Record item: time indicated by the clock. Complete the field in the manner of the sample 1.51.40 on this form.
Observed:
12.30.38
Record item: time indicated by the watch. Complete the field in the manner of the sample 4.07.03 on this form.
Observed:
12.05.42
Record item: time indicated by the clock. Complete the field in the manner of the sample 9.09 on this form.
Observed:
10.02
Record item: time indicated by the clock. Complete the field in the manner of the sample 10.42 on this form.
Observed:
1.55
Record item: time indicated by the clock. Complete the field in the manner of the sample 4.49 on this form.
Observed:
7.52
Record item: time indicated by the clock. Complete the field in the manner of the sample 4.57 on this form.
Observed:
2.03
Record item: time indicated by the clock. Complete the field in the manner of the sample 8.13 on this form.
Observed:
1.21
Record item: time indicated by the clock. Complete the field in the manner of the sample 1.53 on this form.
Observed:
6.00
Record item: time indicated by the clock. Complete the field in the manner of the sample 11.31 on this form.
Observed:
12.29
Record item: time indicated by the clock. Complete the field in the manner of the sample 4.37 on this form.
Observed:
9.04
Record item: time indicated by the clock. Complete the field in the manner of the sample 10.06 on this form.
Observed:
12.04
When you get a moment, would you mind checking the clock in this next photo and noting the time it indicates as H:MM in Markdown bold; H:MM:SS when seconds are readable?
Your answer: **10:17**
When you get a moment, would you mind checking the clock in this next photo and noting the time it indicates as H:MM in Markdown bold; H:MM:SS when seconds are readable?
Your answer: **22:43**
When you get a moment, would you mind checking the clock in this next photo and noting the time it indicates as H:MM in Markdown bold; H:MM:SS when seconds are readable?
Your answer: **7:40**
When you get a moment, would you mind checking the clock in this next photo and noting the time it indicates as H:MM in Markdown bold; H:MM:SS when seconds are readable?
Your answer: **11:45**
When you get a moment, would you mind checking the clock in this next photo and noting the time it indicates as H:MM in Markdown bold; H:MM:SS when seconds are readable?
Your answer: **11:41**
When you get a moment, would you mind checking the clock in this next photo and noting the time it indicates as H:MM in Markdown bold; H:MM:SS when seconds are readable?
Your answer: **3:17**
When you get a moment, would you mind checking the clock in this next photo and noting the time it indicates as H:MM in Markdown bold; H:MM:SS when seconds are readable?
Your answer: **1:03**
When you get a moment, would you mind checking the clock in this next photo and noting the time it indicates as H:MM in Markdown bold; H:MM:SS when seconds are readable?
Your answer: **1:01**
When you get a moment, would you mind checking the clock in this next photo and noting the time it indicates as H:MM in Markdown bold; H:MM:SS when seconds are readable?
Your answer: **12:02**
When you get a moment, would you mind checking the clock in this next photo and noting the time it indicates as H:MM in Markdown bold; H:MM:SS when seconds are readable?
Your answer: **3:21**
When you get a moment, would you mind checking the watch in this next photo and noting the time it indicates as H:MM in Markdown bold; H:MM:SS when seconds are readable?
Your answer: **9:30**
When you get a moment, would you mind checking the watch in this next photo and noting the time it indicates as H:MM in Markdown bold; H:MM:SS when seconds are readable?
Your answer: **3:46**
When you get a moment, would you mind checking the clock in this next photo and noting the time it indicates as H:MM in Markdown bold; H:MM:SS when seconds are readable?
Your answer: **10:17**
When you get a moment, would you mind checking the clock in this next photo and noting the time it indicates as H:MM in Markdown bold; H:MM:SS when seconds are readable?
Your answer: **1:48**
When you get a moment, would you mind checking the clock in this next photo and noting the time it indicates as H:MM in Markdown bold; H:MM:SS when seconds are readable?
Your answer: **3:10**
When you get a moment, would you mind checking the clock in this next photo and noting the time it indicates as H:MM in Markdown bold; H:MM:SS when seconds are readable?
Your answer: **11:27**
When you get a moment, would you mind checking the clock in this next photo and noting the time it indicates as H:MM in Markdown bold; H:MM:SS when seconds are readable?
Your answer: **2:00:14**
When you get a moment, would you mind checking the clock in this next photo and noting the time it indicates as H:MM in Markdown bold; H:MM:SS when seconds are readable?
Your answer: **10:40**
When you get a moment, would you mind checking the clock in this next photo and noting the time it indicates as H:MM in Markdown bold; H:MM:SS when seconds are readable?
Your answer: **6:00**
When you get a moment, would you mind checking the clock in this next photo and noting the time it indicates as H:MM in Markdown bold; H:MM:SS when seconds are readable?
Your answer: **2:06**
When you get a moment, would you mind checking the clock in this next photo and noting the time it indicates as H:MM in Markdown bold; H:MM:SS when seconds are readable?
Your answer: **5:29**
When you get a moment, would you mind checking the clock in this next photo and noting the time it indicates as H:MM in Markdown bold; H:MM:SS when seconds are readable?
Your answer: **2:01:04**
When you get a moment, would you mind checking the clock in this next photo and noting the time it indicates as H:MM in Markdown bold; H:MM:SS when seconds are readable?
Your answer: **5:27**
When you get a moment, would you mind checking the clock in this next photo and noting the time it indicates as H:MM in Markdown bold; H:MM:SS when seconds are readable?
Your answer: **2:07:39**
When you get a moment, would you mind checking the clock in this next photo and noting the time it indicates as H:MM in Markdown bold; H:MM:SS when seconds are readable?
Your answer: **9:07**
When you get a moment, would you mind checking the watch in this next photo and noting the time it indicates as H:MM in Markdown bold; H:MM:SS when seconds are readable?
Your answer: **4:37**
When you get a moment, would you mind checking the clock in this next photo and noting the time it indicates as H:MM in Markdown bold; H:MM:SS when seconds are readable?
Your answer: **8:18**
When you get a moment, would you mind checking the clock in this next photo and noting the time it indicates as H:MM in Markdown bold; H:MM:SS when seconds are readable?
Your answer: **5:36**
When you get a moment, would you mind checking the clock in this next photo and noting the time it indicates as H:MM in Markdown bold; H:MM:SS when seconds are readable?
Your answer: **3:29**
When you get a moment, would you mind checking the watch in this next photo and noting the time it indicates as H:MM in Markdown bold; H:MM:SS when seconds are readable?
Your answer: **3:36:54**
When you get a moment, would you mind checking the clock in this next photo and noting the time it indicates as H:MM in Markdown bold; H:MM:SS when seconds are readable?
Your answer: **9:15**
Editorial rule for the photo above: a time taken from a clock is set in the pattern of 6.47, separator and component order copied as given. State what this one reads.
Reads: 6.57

=== EXERCISE REQUIREMENTS ===
Reproduce all of the records above verbatim, keeping them in the same order.

=== ANSWER TO THE TASK ===
Record item: time indicated by the clock. Complete the field in the manner of the sample 1.51.40 on this form.
Observed:
12.30.38
Record item: time indicated by the watch. Complete the field in the manner of the sample 4.07.03 on this form.
Observed:
12.05.42
Record item: time indicated by the clock. Complete the field in the manner of the sample 9.09 on this form.
Observed:
10.02
Record item: time indicated by the clock. Complete the field in the manner of the sample 10.42 on this form.
Observed:
1.55
Record item: time indicated by the clock. Complete the field in the manner of the sample 4.49 on this form.
Observed:
7.52
Record item: time indicated by the clock. Complete the field in the manner of the sample 4.57 on this form.
Observed:
2.03
Record item: time indicated by the clock. Complete the field in the manner of the sample 8.13 on this form.
Observed:
1.21
Record item: time indicated by the clock. Complete the field in the manner of the sample 1.53 on this form.
Observed:
6.00
Record item: time indicated by the clock. Complete the field in the manner of the sample 11.31 on this form.
Observed:
12.29
Record item: time indicated by the clock. Complete the field in the manner of the sample 4.37 on this form.
Observed:
9.04
Record item: time indicated by the clock. Complete the field in the manner of the sample 10.06 on this form.
Observed:
12.04
When you get a moment, would you mind checking the clock in this next photo and noting the time it indicates as H:MM in Markdown bold; H:MM:SS when seconds are readable?
Your answer: **10:17**
When you get a moment, would you mind checking the clock in this next photo and noting the time it indicates as H:MM in Markdown bold; H:MM:SS when seconds are readable?
Your answer: **22:43**
When you get a moment, would you mind checking the clock in this next photo and noting the time it indicates as H:MM in Markdown bold; H:MM:SS when seconds are readable?
Your answer: **7:40**
When you get a moment, would you mind checking the clock in this next photo and noting the time it indicates as H:MM in Markdown bold; H:MM:SS when seconds are readable?
Your answer: **11:45**
When you get a moment, would you mind checking the clock in this next photo and noting the time it indicates as H:MM in Markdown bold; H:MM:SS when seconds are readable?
Your answer: **11:41**
When you get a moment, would you mind checking the clock in this next photo and noting the time it indicates as H:MM in Markdown bold; H:MM:SS when seconds are readable?
Your answer: **3:17**
When you get a moment, would you mind checking the clock in this next photo and noting the time it indicates as H:MM in Markdown bold; H:MM:SS when seconds are readable?
Your answer: **1:03**
When you get a moment, would you mind checking the clock in this next photo and noting the time it indicates as H:MM in Markdown bold; H:MM:SS when seconds are readable?
Your answer: **1:01**
When you get a moment, would you mind checking the clock in this next photo and noting the time it indicates as H:MM in Markdown bold; H:MM:SS when seconds are readable?
Your answer: **12:02**
When you get a moment, would you mind checking the clock in this next photo and noting the time it indicates as H:MM in Markdown bold; H:MM:SS when seconds are readable?
Your answer: **3:21**
When you get a moment, would you mind checking the watch in this next photo and noting the time it indicates as H:MM in Markdown bold; H:MM:SS when seconds are readable?
Your answer: **9:30**
When you get a moment, would you mind checking the watch in this next photo and noting the time it indicates as H:MM in Markdown bold; H:MM:SS when seconds are readable?
Your answer: **3:46**
When you get a moment, would you mind checking the clock in this next photo and noting the time it indicates as H:MM in Markdown bold; H:MM:SS when seconds are readable?
Your answer: **10:17**
When you get a moment, would you mind checking the clock in this next photo and noting the time it indicates as H:MM in Markdown bold; H:MM:SS when seconds are readable?
Your answer: **1:48**
When you get a moment, would you mind checking the clock in this next photo and noting the time it indicates as H:MM in Markdown bold; H:MM:SS when seconds are readable?
Your answer: **3:10**
When you get a moment, would you mind checking the clock in this next photo and noting the time it indicates as H:MM in Markdown bold; H:MM:SS when seconds are readable?
Your answer: **11:27**
When you get a moment, would you mind checking the clock in this next photo and noting the time it indicates as H:MM in Markdown bold; H:MM:SS when seconds are readable?
Your answer: **2:00:14**
When you get a moment, would you mind checking the clock in this next photo and noting the time it indicates as H:MM in Markdown bold; H:MM:SS when seconds are readable?
Your answer: **10:40**
When you get a moment, would you mind checking the clock in this next photo and noting the time it indicates as H:MM in Markdown bold; H:MM:SS when seconds are readable?
Your answer: **6:00**
When you get a moment, would you mind checking the clock in this next photo and noting the time it indicates as H:MM in Markdown bold; H:MM:SS when seconds are readable?
Your answer: **2:06**
When you get a moment, would you mind checking the clock in this next photo and noting the time it indicates as H:MM in Markdown bold; H:MM:SS when seconds are readable?
Your answer: **5:29**
When you get a moment, would you mind checking the clock in this next photo and noting the time it indicates as H:MM in Markdown bold; H:MM:SS when seconds are readable?
Your answer: **2:01:04**
When you get a moment, would you mind checking the clock in this next photo and noting the time it indicates as H:MM in Markdown bold; H:MM:SS when seconds are readable?
Your answer: **5:27**
When you get a moment, would you mind checking the clock in this next photo and noting the time it indicates as H:MM in Markdown bold; H:MM:SS when seconds are readable?
Your answer: **2:07:39**
When you get a moment, would you mind checking the clock in this next photo and noting the time it indicates as H:MM in Markdown bold; H:MM:SS when seconds are readable?
Your answer: **9:07**
When you get a moment, would you mind checking the watch in this next photo and noting the time it indicates as H:MM in Markdown bold; H:MM:SS when seconds are readable?
Your answer: **4:37**
When you get a moment, would you mind checking the clock in this next photo and noting the time it indicates as H:MM in Markdown bold; H:MM:SS when seconds are readable?
Your answer: **8:18**
When you get a moment, would you mind checking the clock in this next photo and noting the time it indicates as H:MM in Markdown bold; H:MM:SS when seconds are readable?
Your answer: **5:36**
When you get a moment, would you mind checking the clock in this next photo and noting the time it indicates as H:MM in Markdown bold; H:MM:SS when seconds are readable?
Your answer: **3:29**
When you get a moment, would you mind checking the watch in this next photo and noting the time it indicates as H:MM in Markdown bold; H:MM:SS when seconds are readable?
Your answer: **3:36:54**
When you get a moment, would you mind checking the clock in this next photo and noting the time it indicates as H:MM in Markdown bold; H:MM:SS when seconds are readable?
Your answer: **9:15**
Editorial rule for the photo above: a time taken from a clock is set in the pattern of 6.47, separator and component order copied as given. State what this one reads.
Reads: 6.57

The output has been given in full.